Trump could frustrate the left's plans by first appointing a special prosecutor to investigate this orchestrated coup attempt, the cover up of Hillary's 33,000 missing emails, the content of said emails, her exposing classified documents (and presidential correspondence,) stored on her wholly unprotected private email server, when she accessed it through Russian (St. Petersburg RU) infrastructure in 2012, her pay-for-play approval for the Uranium One deal after husband Bill was paid a reported $500,000 for a single speech, and, yes, the supposed third rail, the highly suspicious Seth Rich murder.

 

Particularly, the Clinton Foundation would be ripe for an IRS forensic audit.

 

In my opinion, such an investigation would ensnare many in Mueller's team and expose his investigation for what it is: A criminal- read RICO- conspiracy to defraud the United States by unlawfully removing a duly elected president via fraud on the courts.

 

Using a martial analogy, Mueller and the Democrats should find themselves taking “incoming” and so have to dive for cover.

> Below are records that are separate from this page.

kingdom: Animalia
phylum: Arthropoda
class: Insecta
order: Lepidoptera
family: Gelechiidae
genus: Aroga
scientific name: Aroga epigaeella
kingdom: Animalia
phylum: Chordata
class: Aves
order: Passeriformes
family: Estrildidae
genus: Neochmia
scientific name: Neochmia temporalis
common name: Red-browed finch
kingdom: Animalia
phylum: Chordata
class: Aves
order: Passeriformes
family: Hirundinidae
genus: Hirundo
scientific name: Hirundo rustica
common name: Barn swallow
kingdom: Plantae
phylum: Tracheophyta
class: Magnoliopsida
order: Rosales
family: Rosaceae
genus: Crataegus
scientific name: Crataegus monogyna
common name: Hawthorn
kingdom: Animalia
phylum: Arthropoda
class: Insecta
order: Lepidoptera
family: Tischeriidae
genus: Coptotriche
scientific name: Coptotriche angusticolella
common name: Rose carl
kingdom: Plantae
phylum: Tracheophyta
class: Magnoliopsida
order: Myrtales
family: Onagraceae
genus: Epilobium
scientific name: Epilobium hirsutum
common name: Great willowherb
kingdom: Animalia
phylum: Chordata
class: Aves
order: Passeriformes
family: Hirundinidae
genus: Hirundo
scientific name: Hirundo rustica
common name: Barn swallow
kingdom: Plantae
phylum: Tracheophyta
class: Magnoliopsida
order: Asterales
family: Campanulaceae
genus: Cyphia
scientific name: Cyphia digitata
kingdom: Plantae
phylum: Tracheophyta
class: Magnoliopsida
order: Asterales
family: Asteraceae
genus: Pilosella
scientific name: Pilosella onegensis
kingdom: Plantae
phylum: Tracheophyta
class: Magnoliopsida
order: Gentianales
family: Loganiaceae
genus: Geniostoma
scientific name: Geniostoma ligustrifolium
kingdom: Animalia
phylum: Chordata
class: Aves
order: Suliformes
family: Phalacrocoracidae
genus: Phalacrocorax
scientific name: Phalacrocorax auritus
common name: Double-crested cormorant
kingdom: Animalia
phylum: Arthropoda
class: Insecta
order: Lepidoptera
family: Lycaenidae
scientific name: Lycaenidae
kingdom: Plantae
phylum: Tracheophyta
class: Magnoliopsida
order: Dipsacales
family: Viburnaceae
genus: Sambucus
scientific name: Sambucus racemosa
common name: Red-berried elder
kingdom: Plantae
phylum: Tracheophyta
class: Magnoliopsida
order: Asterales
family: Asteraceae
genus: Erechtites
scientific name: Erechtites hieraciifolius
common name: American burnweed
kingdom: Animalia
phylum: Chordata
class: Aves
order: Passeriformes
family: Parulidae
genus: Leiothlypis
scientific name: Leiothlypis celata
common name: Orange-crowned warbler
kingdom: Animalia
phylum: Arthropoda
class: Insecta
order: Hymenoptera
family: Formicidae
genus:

Under this alternative, they would be in no positon to be pointing their boney fingers at Trump or being able to justify his impeachment.

 

The president would be best to be aware of past Federal prosecutorial abuses, especially in the McDonnell and other cited cases, and take swift action before it is too late. There is extant ample evidence to fire all of the bad actors seeking glory in removing President Trump from office.